The combined_fields query belongs to the full text queries group, which allow you to search an analyzed text field (for example, an error message). 

When no search_analyzer has been specified in the field mapping, the analyzer will default to the analyzer applied to the field during indexing, and this analyzer will be used to process the query string. If there is a search_analyzer specified in the field mapping, this analyzer will be the one used to process the query string.

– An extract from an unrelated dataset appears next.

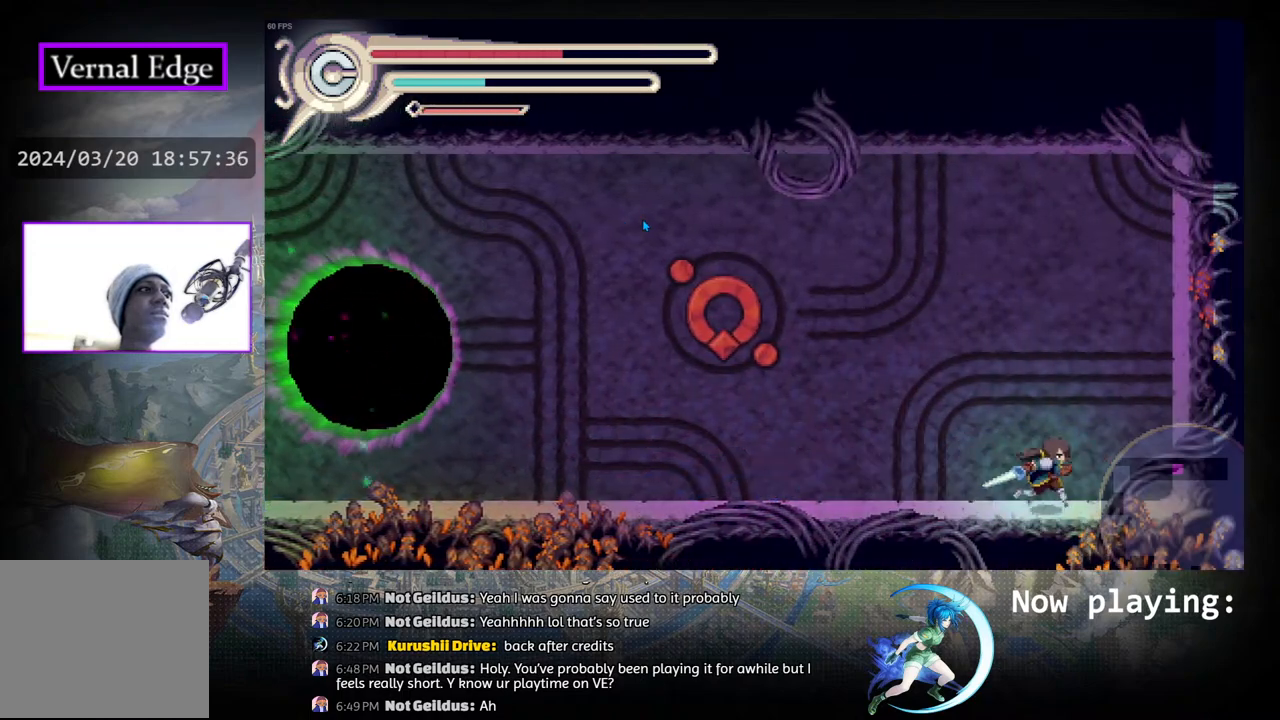
{"buttons": ["CIRCLE", "DPAD_LEFT"], "left_stick": "center", "right_stick": "center", "events": [[100, "DPAD_LEFT", "down"], [133, "R1", "down"], [367, "R1", "up"], [450, "CIRCLE", "down"]]}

An analyzer is just a component that is built out of three smaller components: character filters, tokenizers, and token filters, whether built-in or customized. These building blocks are pre-packaged into analyzers for various languages and kinds of text by the built-in analyzers. Individual building blocks are also exposed by OpenSearch, allowing them to be merged to create new custom analyzers. You can read more about analyzers here

What is this query used for?

The combined_fields query gives you the ability to search multiple text fields as though their indexed values have been indexed into one combined field. The combined_fields query is handy when a match could cover many text fields.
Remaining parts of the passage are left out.